Когда Катька выходила замуж за своего лейтенанта, её мать бежала по улице за машиной и кричала на всю округу, какая она счастливая. Впереди была понятная и обеспеченная жизнь на полном государственном обеспечении, c служебным жильём и возможностью не работать.

Мать у Катьки детдомовка, замуж вышла рано и держалась за мужа крепко. О таком же надёжном муже мечтала и для своей единственной дочери.

Только вот не получилось так, как загадывали. Подломилось здоровье у отца. Рак лёгких. Опомниться не успели, как нужно было прилетать с Дальнего Востока, хоронить.

За гробом по февральской оттепели Катька шла беременная. Расхристанная, без пухового платка, на сыром ветру, раздавленная тем, что не попрощалась, не прилетела раньше. Матери было не до неё, и никто не подсказал, не научил беречься. Возвращалась к мужу на перекладных, уже с температурой. В военном городке слегла с воспалением лёгких.

Почему-то больнее всего была мысль о том, что папа никогда не увидит её ребёнка. Ей было всё равно, что будет дальше. В госпиталь беременную положили против всех правил, уже с пневмонией. Спасли Катьку лошадиные дозы антибиотиков.

Мужу военврач объяснила, что лекарства повлияют на плод, и что предсказать никто ничего не возьмётся. А Катьке, когда выписывала, сказала:

– Ты, девка, как родишь, – помогай ребёнку набираться здоровья. И не требуй от него, чтобы умел всё то, что другие дети умеют. Будет учиться в школе на тройки – считай, что Бог тебя пожалел.

Родилась дочка. Назвали Сашкой. Похожая на папу – одно лицо. Служили они к тому времени в другом месте, в малолюдной глуши, где и лес, и речка, и свежий воздух.
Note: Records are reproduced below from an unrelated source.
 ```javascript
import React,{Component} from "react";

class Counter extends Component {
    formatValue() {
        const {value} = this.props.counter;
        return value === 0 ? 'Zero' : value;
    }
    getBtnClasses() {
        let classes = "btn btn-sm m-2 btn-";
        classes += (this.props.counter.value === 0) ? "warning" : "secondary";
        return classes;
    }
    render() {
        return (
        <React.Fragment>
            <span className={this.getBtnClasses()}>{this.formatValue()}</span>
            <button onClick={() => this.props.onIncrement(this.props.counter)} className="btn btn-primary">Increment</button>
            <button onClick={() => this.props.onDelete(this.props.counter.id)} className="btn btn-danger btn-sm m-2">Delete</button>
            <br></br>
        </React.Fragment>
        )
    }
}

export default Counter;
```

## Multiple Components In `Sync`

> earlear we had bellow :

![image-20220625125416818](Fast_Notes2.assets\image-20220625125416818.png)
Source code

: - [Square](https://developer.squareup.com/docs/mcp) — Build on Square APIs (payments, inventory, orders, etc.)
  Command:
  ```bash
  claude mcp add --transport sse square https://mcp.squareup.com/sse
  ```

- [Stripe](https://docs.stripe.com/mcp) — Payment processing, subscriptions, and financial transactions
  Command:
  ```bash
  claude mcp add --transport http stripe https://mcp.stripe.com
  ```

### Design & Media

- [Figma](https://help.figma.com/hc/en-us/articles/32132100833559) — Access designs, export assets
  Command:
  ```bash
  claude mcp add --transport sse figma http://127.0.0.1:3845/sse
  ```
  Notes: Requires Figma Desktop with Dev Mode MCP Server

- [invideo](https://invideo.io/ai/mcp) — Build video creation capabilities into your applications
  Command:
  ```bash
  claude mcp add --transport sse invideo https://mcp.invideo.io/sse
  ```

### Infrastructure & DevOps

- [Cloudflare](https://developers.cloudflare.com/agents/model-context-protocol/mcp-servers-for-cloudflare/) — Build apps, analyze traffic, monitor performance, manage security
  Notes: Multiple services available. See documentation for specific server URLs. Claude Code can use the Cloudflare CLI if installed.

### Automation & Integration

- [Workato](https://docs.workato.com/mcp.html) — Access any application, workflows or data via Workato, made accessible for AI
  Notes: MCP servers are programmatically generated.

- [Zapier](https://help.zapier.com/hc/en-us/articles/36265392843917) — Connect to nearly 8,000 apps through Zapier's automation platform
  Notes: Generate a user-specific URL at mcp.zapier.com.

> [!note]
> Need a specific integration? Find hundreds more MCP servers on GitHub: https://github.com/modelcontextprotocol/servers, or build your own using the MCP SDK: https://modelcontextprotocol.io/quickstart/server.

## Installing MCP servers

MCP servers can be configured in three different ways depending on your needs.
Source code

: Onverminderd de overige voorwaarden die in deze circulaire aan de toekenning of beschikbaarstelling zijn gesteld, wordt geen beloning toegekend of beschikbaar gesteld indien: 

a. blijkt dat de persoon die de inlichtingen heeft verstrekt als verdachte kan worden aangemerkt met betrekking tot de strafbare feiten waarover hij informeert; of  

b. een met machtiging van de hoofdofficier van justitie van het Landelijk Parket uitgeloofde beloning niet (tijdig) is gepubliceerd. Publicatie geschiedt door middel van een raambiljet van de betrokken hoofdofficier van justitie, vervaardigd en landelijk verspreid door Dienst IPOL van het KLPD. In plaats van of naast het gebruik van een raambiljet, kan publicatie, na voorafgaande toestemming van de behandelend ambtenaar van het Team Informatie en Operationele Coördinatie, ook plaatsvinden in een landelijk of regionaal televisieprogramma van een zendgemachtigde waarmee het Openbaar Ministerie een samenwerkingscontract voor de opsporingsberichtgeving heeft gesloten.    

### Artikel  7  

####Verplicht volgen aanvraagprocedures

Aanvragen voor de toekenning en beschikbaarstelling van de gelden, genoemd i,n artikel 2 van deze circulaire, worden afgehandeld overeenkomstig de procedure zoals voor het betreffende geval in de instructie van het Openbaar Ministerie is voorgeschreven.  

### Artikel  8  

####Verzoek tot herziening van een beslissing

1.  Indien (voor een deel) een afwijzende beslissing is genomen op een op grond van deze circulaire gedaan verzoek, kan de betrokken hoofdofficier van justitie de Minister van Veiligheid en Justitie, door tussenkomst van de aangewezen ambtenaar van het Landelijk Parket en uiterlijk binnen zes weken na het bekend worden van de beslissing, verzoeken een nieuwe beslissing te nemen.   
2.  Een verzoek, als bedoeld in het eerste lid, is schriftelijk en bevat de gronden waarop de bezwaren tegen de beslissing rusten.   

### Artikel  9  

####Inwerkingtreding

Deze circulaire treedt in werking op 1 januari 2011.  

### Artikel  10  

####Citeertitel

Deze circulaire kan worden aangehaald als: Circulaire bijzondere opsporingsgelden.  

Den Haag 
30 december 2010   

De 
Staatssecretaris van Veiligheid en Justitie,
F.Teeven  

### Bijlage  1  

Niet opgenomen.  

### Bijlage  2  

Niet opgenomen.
В отпуске, у Чёрного моря, Катька впервые увидела, как дочка играет с другими детьми, и отличие резануло по сердцу.

 

Ведомая, доверчивая, любое слово принимает за чистую монету, – среди детей быстро нашлась девочка, которая стала Сашкой помыкать. Сбегай туда, скажи то, принеси сё. Катька чётко видела, как её дочь заставляют себе прислуживать. И как счастлива наивная её девочка тем, что «они подружки»…

– Нету в ней стержня, – делилась Катька с мужем. – Не получается у неё стоять на своём.

– Научится ещё, жизнь длинная.

В школу Сашка пошла уже на «большой земле», в городе в центральных районах страны. В конце первого класса их с мужем пригласили на комиссию. Говорили про коррекционную школу, про условия для раскрытия потенциала ребёнка, когда с ним занимаются педагоги-дефектологи. Катька запомнила из всего только приговор «школа-интернат 7 вида». Как ноги донесли к выходу, как бежала прочь, рыдая, давясь виной, что не уберегла себя и дитя в том промозглом, сыром, продувающем насквозь феврале, – провалилось в беспамятство.

В ту ночь они впервые с мужем серьёзно поговорили. Про то, что не хотела своими рыданиями Сашу пугать, поэтому убежала с комиссии. Про то, как спасали мать. Про то, что будущего не знает никто. Про мир, где без их согласия никто ребёнка в коррекционную школу не переведёт. Про то, будут ли у них ещё дети.

Про то, кем она вырастет, их родная дочь.